Steven Hughes – Virility, Blood, and Honor: Italy’s Belated Entry into WWI in 1915
- Wednesday, 6 May 2015 - 6:30pm
To commemorate the centennial of Italy's entry into the First World War in May 1915, Steven Hughes will speak on the "Interventionist Crisis" and its consequences for Italian history. Thus, as the great powers went to war in August of 1914, Italy – despite its thirty-year old defensive alliance with Germany and Austria – declared itself neutral in the conflict, as did Spain, the Netherlands, Sweden, Norway, Denmark, and Switzerland.

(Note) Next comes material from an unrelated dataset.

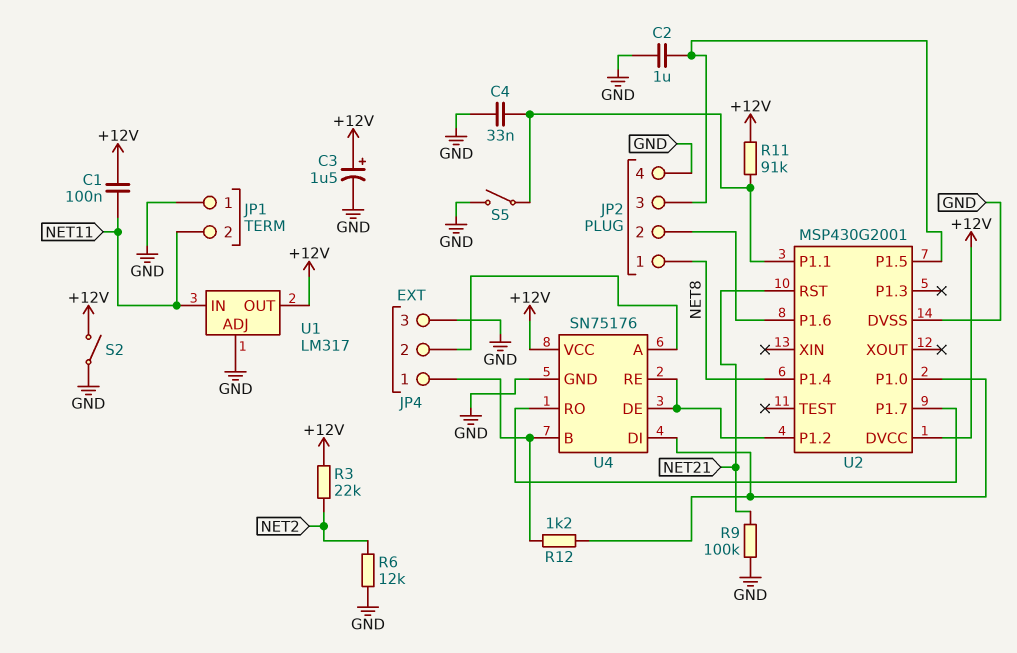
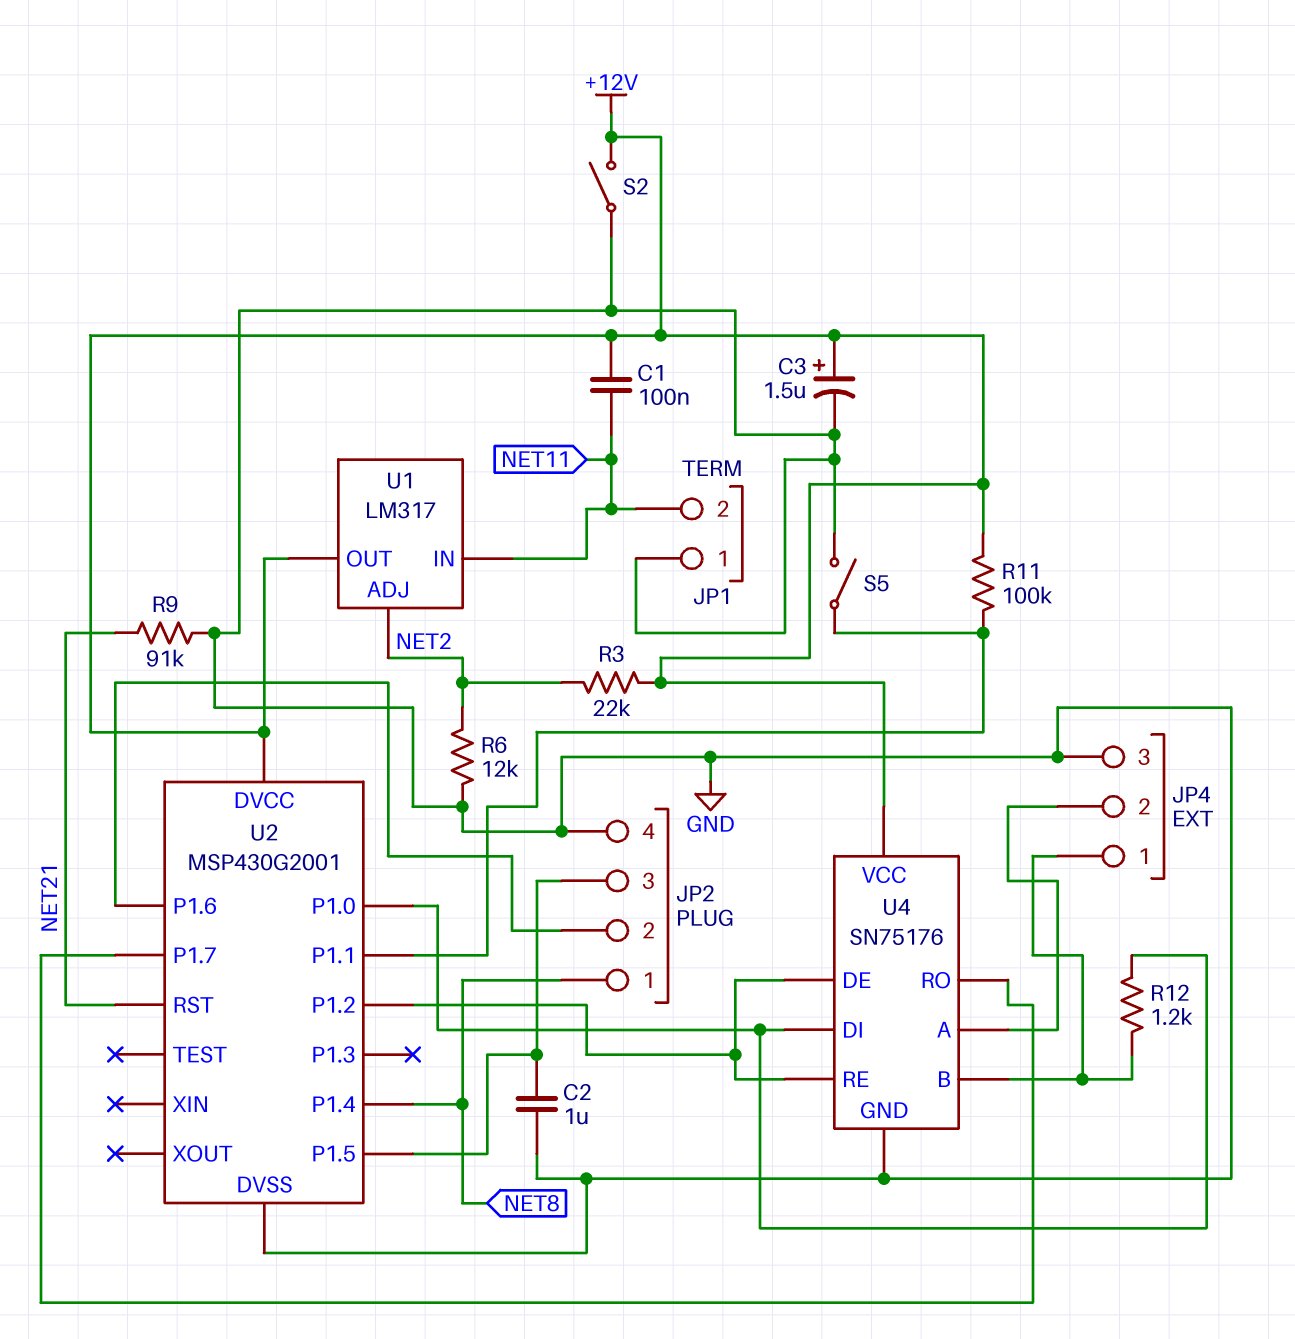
C4: 33nF (GND, U2/P1.1) -> none
R9: 100k (GND, NET21) -> 91k (GND, NET21)
R11: 91k (+12V, U2/P1.1) -> 100k (+12V, U2/P1.1)
U1 pin ADJ: GND -> NET2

However, unlike these other states, Italy did eventually enter the war (albeit on the side of the France, England, and Russia) in May of 1915 after a series of debates, demonstrations, and street struggles that would manage to betray the anti-war sentiment of much of the populace while undercutting the opposition of a substantial majority of the parliament.
This “Interventionist Crisis” is considered by many historians to be a defining moment in the failure of Italian democracy and the genesis of the fascist movement. This talk will lay out the forces at play during the crisis and will focus on how tropes of masculinity, virility, and blood variously played their part in mobilizing large sectors of the middle classes to take to the streets – sometimes with targeted violence – in support of the war. Conversely, Hughes will look at why the language of honor was less commonly used than one might assume during the debates and will then finish with a discussion of how the crisis helped determine the course of the post war period.
Steven Hughes is Department Chair and Professor of History at Loyola University Maryland and a Fulbright Senior Scholar.
This lecture will be given in English.
This event is in collaboration with the Fulbright Commission.